Two years ago, Olesik and her staff searched campuswide for classroom space large enough to accommodate active-learning teaching methods for introductory STEM classes, which sometimes have as many as 300-plus first-year students. They could find only one: the Agricultural Administration Building’s auditorium.
Although not ideal, the space has allowed Turner and other faculty to do more than just be a sage on a stage lecturing to a sea of STEM students, who can feel isolated and sometimes overwhelmed. (In an informal Ohio State Alumni Magazine survey a few years ago, graduates named intro organic chemistry, chemistry and calculus as the classes that had most scarred them.) “But this type of classroom drives more community, based on the interactions,” Turner says. “I just love the conversations. All these students are really engaged. For an 8 a.m. class, they’re ready to go, ready to learn.”

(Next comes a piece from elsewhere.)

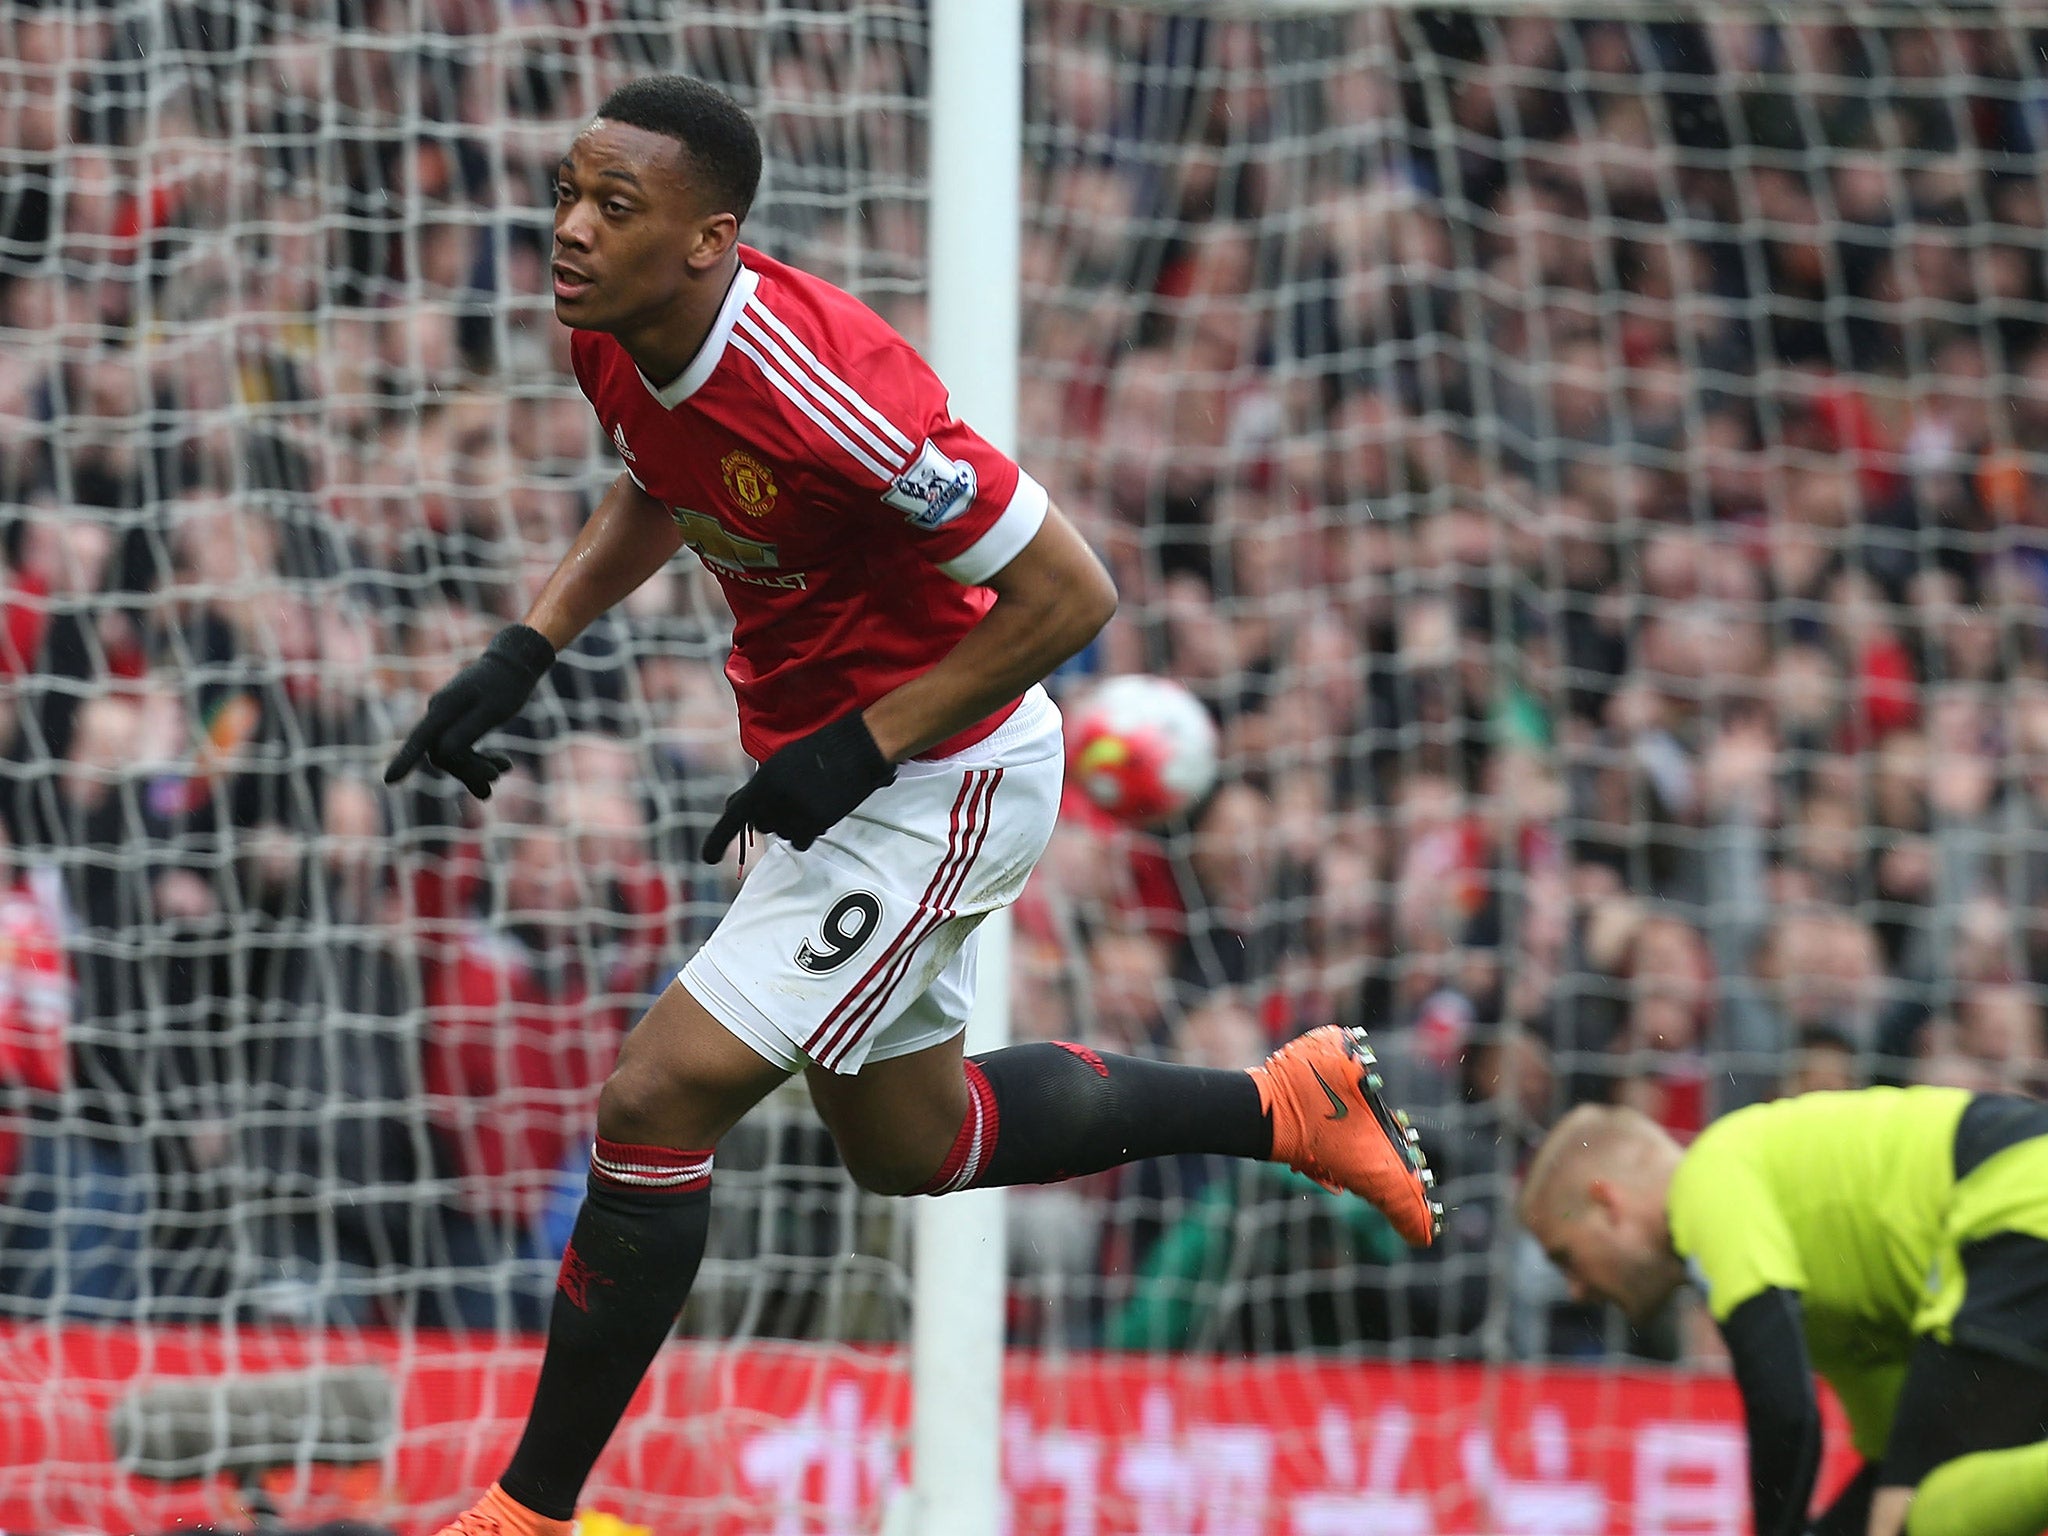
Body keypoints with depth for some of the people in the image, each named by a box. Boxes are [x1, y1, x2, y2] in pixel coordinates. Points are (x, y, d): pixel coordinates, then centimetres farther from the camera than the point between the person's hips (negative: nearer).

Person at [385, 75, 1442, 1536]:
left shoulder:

All 108 of Turner’s students were on time for the start of his early-morning spring class despite many having to take a bus to the West Campus location. Some arrived early to do extra work together, assisted by Turner and learning assistant Pia Delouri ’26. Some were even smiling.
“Students feel they’re getting something beneficial out of this class,” says Delouri, who majored in molecular genetics. “It’s a testament to how effective active learning is. I really wish I had taken organic chemistry in this environment because it just makes such a difference when you’re building relationships with your peers and working together on such a daunting subject.”